Inhaltsverzeichnis
Zusammenfassung
- Patienten werden zu Selbstzahlern, wenn Leistungen nicht von der GKV übernommen werden, z.B. in Privatpraxen oder für IGeL.
- Ein schriftlicher Behandlungsvertrag ist bei Selbstzahlerleistungen Pflicht, um Rechtssicherheit und Vertrauen zu schaffen.
- Praxen sollten Patienten neutral über IGeL-Leistungen informieren und ihnen ausreichend Bedenkzeit geben.
- Die GOÄ-Regelungen gelten auch für IGeL, einschließlich korrektem Leistungsdatum und vollständiger Abrechnung.
- Die PVS/Schleswig-Holstein • Hamburg bietet Unterstützung bei der IGeL Abrechnung durch Schulungen und Mustervereinbarungen.
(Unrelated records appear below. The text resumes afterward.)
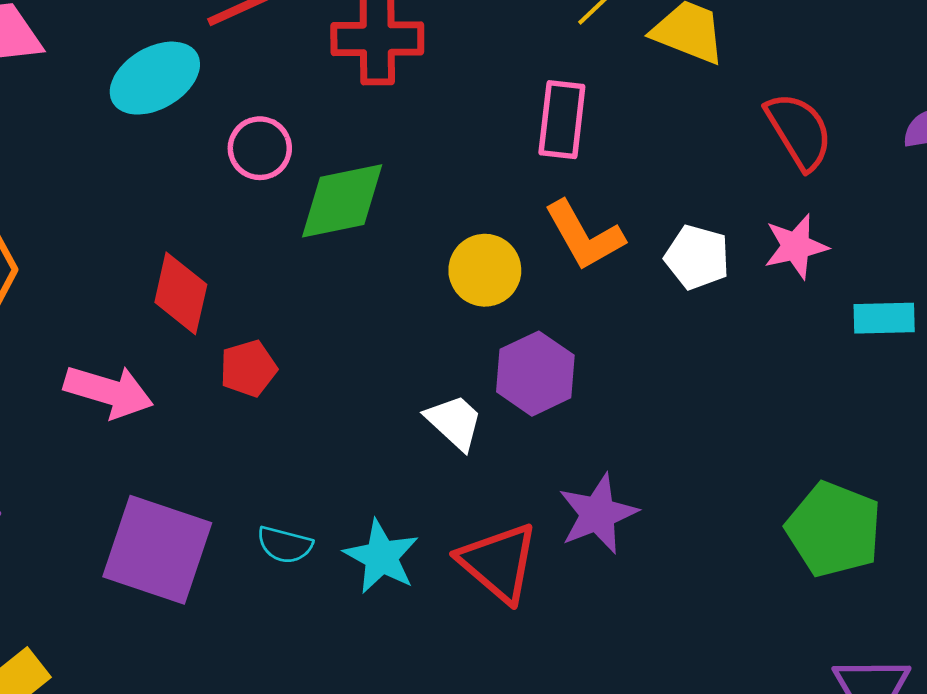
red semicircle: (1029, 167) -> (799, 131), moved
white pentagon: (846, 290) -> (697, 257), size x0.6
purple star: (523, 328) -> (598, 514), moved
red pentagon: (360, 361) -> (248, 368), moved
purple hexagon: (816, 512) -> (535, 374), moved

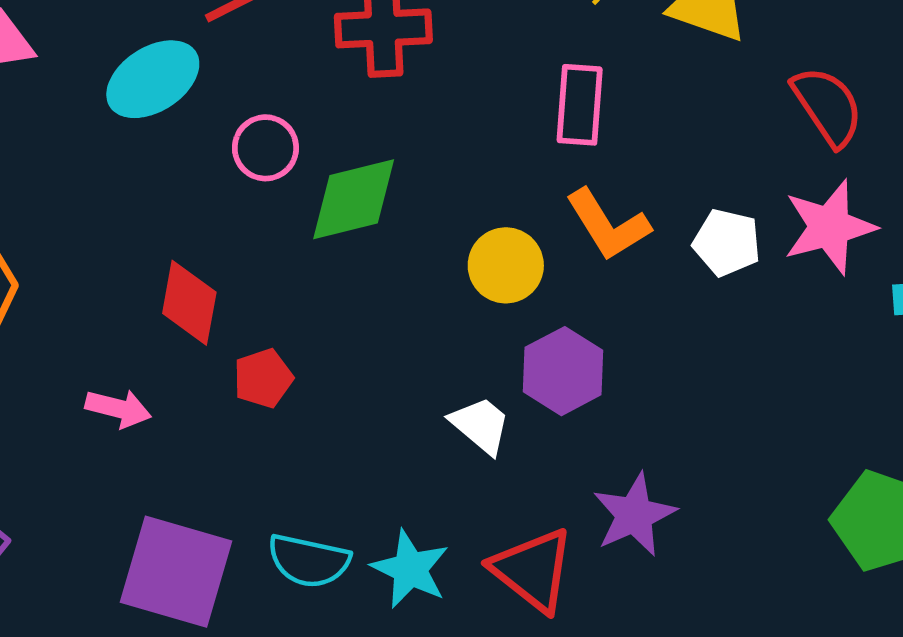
pink star: (796, 246) -> (829, 227), size x1.4
pink arrow: (109, 391) -> (118, 408), size x0.7
cyan semicircle: (285, 545) -> (309, 561), size x1.4

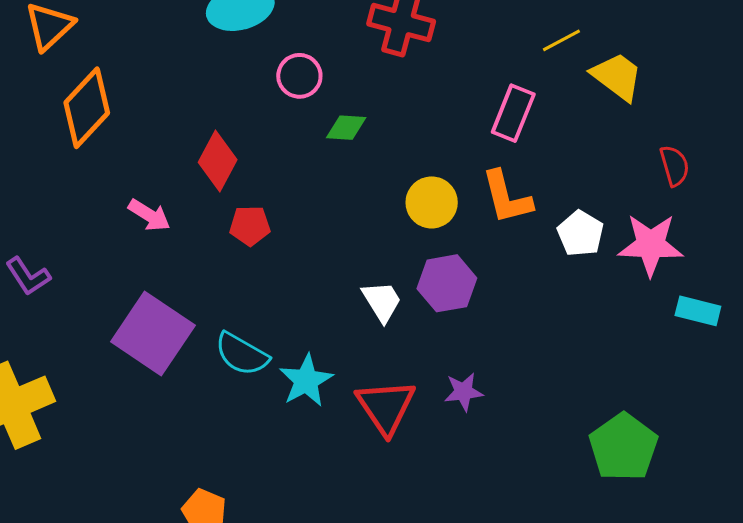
red semicircle: (828, 106) -> (675, 166), size x0.7
green diamond: (354, 199) -> (346, 128), size x0.6
purple star: (634, 515) -> (464, 392), size x0.7

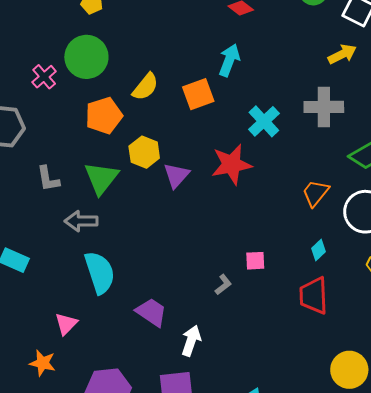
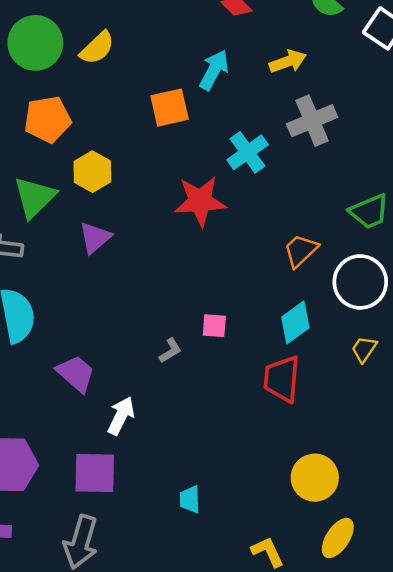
yellow arrow: (342, 54) -> (288, 61), moved
yellow semicircle: (145, 87) -> (97, 48), moved
gray cross: (324, 107) -> (312, 121), moved, turned -30
purple triangle: (176, 175) -> (95, 238), moved
cyan diamond: (319, 250) -> (295, 322), size x1.6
Wann Patienten zu Selbstzahlern werden
In der Praxis gibt es verschiedene Situationen, in denen Patienten Leistungen selbst bezahlen müssen. Besonders häufig betrifft dies:
- Leistungen in Privatpraxen ohne vertragsärztliche Zulassung
- Individuelle Gesundheitsleistungen (IGeL)
- Medizinisch sinnvolle Zusatzleistungen außerhalb des GKV-Leistungskatalogs
- Leistungen, deren Kostenübernahme durch Kostenträger abgelehnt wird
Die Abrechnung erfolgt dabei grundsätzlich nach der Gebührenordnung für Ärzte (GOÄ).
Schriftlicher Behandlungsvertrag ist Pflicht
Während bei regulären Arztbesuchen häufig bereits durch die Behandlung selbst ein Behandlungsvertrag zustande kommt, gelten bei Selbstzahlerleistungen strengere Anforderungen. Für IGeL-Leistungen sollte stets ein schriftlicher Behandlungsvertrag vorliegen. Dieser sollte insbesondere enthalten:
- die vorgesehenen Leistungen
- das voraussichtliche Honorar
- die wirtschaftliche Aufklärung des Patienten
- Hinweise zur fehlenden Kostenübernahme durch die gesetzliche Krankenversicherung
Eine transparente und verständliche Patientenaufklärung schafft nicht nur Rechtssicherheit, sondern stärkt auch das Vertrauen zwischen Praxis und Patient.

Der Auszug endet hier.